When I look at the discussion above I am intrigued at the lack of suggestion on the part of you and your contributors that one of the ways a teacher might be successful in meeting the highly varied needs of the students in their classes is through the integration of technology onto the mix. Can you address the absence?
I will share that our project has encountered two unexpected outcomes thus far. (1) Although the portion of our project devoted to professional development was many times over the committment of past programs, we discovered roughly a third of the way into the effort that we were only providing about a third of what we now realized we will need to provide to get the classroom staff from the current practice to the desired outcome. (2)The difficulty of maintaining the focus of upper management and site leadership on the original goal until we have a chance to bring the project to fruition is beyond expression. This is true even though from the beginning the project was planned to take until 2009-2010 academic year end to produce measurable data.

Jacqueline B Good's picture
Anonymous (not verified)

Too often teachers don't realize they can modify work for every student.

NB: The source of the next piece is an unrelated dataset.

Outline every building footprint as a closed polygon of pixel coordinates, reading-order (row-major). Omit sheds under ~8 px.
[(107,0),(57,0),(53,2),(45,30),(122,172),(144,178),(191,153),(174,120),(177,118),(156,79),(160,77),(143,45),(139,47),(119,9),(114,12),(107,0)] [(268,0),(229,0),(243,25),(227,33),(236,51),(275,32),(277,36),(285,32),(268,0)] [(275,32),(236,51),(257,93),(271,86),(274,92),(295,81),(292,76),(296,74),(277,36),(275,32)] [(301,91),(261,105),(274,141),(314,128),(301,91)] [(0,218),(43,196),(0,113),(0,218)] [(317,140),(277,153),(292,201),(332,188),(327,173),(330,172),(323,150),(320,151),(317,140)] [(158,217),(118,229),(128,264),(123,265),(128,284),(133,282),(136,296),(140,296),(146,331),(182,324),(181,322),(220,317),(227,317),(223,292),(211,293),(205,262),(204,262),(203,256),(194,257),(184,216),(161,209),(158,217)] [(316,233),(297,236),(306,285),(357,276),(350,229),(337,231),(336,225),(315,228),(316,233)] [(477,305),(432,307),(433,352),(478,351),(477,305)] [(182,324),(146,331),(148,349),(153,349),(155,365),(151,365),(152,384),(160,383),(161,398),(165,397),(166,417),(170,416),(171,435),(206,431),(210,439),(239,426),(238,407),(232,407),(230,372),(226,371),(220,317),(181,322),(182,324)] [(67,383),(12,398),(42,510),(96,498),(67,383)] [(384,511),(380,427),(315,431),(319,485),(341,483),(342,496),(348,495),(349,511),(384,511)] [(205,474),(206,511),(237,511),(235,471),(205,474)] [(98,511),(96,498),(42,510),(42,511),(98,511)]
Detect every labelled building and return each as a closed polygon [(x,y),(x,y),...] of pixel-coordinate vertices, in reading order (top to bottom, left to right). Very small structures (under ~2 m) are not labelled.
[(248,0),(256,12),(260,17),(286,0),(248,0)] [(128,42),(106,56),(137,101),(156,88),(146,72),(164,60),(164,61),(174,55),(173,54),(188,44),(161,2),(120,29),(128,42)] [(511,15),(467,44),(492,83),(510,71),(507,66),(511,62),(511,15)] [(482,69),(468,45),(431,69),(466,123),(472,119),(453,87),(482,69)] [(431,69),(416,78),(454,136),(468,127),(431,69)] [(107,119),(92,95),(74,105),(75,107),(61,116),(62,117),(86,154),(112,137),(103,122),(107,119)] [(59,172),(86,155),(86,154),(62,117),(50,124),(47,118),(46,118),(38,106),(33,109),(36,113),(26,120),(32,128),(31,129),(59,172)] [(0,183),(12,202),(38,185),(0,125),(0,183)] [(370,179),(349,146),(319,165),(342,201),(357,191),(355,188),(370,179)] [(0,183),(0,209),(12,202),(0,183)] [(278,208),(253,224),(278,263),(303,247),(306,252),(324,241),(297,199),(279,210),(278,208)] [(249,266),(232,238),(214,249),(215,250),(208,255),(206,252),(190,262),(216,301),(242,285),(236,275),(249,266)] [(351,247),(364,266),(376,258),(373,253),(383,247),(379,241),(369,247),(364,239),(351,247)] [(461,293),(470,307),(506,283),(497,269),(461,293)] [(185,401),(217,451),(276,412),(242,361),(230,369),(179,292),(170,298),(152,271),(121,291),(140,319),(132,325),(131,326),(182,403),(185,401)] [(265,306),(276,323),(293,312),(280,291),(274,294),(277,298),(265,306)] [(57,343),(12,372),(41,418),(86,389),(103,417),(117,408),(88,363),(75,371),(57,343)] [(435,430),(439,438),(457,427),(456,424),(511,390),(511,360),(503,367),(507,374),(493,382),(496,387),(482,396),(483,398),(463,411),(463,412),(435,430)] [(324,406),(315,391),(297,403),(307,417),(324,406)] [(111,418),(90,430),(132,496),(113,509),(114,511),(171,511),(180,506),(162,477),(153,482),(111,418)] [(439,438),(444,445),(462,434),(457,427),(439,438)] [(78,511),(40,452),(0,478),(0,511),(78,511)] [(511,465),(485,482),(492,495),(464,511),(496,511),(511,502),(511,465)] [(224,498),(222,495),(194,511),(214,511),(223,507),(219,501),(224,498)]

By this I mean teachers think they can only make modifications or accomodations for students labelled and with mandated requirements per the IEP. This is not true. A student does not have to be labelled so a teacher can give different work, be it more or less work. We talk about expectations all of the time. Expectations should not be the same for all students, so why would the work they do be the same? One of my higher achieving students could easily do some of the work my struggling students have a hard time with. So should the struggling student not get an "A" for less challenging work when they have put so much effort into completing it? No, effort and ability should both be taken into account when giving assignments. It is no more fair to a high achieving student to not challenge them more. Teachers have to balance fairness and equality. I like to say do not confuse fairness with equality.
Most definitely teachers should be differentiating instruction but also differentiating assignments and how they are graded. It would not be fair to grade on a standard that puts too much emphasis on everyone getting the same outcomes. Some things may just not be attainable by some students. So if they are doing the best job they can, they should be rewarded with a good grade too. And your classroom environment should be such that, the students do not see this differentiated work - grading as not fair. Teachers should be fostering an environment that encourages individuality and an understanding of what each individual brings to the lesson. If teachers start the year off with different standards for different lessons, students will come to expect and accept it. Realistically this should benefit all students because at some point, your high and low achieving students will change places, if you are using differentiated instruction. Then it will seem fair. Of course you may have to reach deep inside you head to find a lesson that you know will highlight the lower achieving students strengths, but your point will be made. This approach highlights individuality and group adhesiveness by fostering understanding of each other strengths and weaknesses.

It is great to read dialogue on being flexible. I find it refreshing.